**TASK DIRECTIONS:**
Rewrite the part of the mango spectra study summary that opens with "Purpose of the" and closes with "neural network (FNN).", putting "plastic bag" wherever "paper bag" appears.

**DOCUMENT SECTION:**

Purpose of the Study:

  • To eliminate or minimize paper bag interference in mango NIR spectra.
  • To develop innovative solutions for accurate quality assessment of packaged mangoes.
  • To evaluate the performance of deep learning and filtering techniques for spectral correction.

Main Methods:

  • Utilized a deep learning-based fully connected neural network (FNN).
  • Applied Gaussian spatial (GS) filtering to mitigate spectral interference.
  • Employed partial least squares regression (PLSR) and principal components regression (PCR) for quality trait prediction.

Main Results:

  • FNN combined with GS filtering effectively reduced spectral interference from paper bags.
  • PLSR demonstrated superior performance over PCR for predicting firmness, dry matter content (DMC), soluble solids content (SSC), and titratable acidity (TA).
  • Achieved reliable predictive accuracy for packaged mangoes, with notable Rp2 values for DMC (0.932) and TA (0.907).

Conclusions:

  • The combination of deep learning (FNN) and GS filtering is an effective strategy for correcting spectral interferences in packaged mangoes.
  • Accurate non-invasive assessment of mango internal quality traits (firmness, DMC, SSC, TA) is achievable even with paper bag packaging.
  • This approach offers a promising solution for quality control in the fruit industry.

**INFORMATION GIVEN:**
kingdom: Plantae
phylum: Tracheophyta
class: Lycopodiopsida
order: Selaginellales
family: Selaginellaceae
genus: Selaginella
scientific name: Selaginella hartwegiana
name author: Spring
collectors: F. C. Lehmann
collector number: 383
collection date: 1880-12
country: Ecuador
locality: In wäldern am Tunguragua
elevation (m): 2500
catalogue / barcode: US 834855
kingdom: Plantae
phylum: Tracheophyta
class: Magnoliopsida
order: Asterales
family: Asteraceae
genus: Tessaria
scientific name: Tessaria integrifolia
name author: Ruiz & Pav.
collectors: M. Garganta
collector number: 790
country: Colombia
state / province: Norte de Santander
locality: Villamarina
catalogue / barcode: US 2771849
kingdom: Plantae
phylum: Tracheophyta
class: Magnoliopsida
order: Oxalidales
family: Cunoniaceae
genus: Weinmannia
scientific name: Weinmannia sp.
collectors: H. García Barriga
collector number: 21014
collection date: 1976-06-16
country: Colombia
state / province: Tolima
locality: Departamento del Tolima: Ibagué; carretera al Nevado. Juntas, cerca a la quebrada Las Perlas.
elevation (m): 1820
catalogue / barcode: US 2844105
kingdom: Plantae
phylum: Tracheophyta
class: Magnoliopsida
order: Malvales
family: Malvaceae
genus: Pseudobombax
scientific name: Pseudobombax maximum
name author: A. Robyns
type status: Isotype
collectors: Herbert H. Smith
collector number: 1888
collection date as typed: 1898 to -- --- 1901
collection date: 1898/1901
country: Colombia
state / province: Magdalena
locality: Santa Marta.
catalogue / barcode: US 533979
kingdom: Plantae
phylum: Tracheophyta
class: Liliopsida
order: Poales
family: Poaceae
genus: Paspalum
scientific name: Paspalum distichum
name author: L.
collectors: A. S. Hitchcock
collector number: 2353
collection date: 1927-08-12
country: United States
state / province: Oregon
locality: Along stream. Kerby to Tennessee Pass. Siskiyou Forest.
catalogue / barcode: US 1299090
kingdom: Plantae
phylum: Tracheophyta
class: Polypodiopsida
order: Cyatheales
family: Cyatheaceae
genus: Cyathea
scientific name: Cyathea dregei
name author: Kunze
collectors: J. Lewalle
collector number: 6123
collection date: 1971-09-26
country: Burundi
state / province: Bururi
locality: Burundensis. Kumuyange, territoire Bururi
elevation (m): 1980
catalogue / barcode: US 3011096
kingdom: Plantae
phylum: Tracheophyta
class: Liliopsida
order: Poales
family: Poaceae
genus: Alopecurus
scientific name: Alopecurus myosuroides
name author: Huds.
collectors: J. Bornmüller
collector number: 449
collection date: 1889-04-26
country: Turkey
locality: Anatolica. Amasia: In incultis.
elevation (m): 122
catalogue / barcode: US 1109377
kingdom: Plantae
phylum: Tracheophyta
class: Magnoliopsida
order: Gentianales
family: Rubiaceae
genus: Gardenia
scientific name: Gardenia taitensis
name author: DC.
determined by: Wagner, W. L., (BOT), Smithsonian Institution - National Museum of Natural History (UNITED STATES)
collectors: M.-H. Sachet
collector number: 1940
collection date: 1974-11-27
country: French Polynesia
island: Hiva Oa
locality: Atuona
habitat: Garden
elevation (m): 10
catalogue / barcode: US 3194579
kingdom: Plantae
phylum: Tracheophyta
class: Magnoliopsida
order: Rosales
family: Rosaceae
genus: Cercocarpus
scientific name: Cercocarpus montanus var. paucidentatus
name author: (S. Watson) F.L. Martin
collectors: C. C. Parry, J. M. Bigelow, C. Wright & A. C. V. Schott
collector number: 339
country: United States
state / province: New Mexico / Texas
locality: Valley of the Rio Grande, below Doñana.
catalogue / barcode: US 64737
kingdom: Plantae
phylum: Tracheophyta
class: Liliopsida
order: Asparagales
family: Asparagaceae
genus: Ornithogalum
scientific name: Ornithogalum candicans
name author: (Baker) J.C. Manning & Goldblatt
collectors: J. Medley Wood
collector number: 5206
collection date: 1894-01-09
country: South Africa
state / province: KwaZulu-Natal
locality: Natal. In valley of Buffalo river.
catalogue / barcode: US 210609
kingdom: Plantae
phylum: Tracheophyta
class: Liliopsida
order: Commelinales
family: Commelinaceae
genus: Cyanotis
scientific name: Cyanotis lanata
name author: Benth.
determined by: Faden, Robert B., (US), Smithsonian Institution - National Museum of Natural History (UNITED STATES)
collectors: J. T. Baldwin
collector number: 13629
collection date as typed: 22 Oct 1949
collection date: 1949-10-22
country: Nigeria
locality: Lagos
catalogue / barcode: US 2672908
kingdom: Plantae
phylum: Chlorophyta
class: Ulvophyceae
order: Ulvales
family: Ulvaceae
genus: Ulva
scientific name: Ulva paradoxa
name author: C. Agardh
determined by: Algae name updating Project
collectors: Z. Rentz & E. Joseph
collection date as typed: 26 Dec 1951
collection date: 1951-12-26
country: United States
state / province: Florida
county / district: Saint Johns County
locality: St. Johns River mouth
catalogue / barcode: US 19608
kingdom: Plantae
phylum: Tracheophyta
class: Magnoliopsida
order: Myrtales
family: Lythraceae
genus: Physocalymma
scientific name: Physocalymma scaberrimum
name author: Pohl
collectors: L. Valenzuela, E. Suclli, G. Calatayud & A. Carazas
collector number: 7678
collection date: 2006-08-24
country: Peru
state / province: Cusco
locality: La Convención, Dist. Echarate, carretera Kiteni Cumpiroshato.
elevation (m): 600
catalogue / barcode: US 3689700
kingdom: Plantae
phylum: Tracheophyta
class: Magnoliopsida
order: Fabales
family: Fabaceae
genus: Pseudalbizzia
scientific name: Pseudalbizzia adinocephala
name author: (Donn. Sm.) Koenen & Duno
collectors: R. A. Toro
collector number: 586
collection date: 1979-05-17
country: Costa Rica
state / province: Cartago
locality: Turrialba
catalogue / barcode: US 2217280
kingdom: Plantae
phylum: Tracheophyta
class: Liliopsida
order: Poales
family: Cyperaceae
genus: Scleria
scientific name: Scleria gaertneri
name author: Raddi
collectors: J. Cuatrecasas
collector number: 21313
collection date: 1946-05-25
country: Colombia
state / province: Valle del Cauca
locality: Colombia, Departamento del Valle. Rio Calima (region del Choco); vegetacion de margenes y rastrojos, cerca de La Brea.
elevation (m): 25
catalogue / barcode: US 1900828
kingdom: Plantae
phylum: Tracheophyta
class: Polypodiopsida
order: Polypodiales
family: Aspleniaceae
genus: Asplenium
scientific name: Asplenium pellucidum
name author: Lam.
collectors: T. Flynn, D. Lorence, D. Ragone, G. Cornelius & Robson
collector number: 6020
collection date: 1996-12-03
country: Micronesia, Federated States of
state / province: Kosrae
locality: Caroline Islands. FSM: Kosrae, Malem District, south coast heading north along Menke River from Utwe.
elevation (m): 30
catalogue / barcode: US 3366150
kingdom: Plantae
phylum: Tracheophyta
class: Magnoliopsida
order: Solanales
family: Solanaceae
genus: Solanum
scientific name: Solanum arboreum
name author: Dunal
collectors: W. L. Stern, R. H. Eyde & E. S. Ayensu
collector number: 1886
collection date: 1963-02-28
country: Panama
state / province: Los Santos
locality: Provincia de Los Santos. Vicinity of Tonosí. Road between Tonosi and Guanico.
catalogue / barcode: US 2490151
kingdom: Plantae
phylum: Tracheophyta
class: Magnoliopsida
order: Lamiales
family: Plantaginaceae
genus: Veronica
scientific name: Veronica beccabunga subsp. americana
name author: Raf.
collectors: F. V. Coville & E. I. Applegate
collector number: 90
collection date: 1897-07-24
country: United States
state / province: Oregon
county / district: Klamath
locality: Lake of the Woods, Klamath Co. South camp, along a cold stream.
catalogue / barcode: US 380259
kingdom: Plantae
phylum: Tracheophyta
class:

**ANSWER TO THIS EXERCISE:**
Purpose of the Study:

  • To eliminate or minimize plastic bag interference in mango NIR spectra.
  • To develop innovative solutions for accurate quality assessment of packaged mangoes.
  • To evaluate the performance of deep learning and filtering techniques for spectral correction.

Main Methods:

  • Utilized a deep learning-based fully connected neural network (FNN).